As your child begins to move towards table food, you'll begin to notice things aren't so clean in your house anymore. Food and drinks will be all over your child, his/her clothes, and his/her surroundings. He/she will be getting more active and there will
always be toys everywhere. If you have seen the movie Frozen, then you know where I'm going with this. Just "Let it go." Accept that, when there's a kid around, not everything is going to be clean all the time (or even half the time). Not everything will be polished and perfect and your living space may not even look like adults are present. It happens. Dance Like Nobody's Watching
Whether you like to work out or not- or whether you even like to hear the word or not- exercise is important to your health, particularly in the first year of motherhood. I'm not encouraging exercise for the sake of losing weight or maintaining a certain body image or attempting to adhere to some fictitious and usually unhealthy social standard of beauty. Instead, I'm saying that
exercise and staying active can help you feel better about yourself and man, when you're a new mother, you need to feel at the top of your game.
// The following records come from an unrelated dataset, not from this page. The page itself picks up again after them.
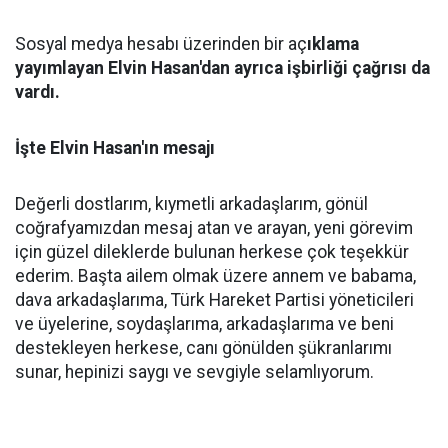
Sosyal medya hesabı üzerinden bir aç
ıklama
yayımlayan Elvin Hasan'dan ayrıca işbirliği çağrısı da
vardı.
İşte Elvin Hasan'ın mesajı
Değerli dostlarım, kıymetli arkadaşlarım, gönül
coğrafyamızdan mesaj atan ve arayan, yeni görevim
için güzel dileklerde bulunan herkese çok teşekkür
ederim. Başta ailem olmak üzere annem ve babama,
dava arkadaşlarıma, Türk Hareket Partisi yöneticileri
ve üyelerine, soydaşlarıma, arkadaşlarıma ve beni
destekleyen herkese, canı gönülden şükranlarımı
sunar, hepinizi saygı ve sevgiyle selamlıyorum.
If you're not up for exercise in the traditional fashion, go for a dip in the pool, do yoga, or even just stretch! Even the smallest thing can help you feel better and maintain your health and give you some added energy. If you do it in front of your child, it will probably help him/her realize the importance of staying active and healthy and could help begin to foster a great relationship between themselves and their body. I mean, it's win-win, you guys.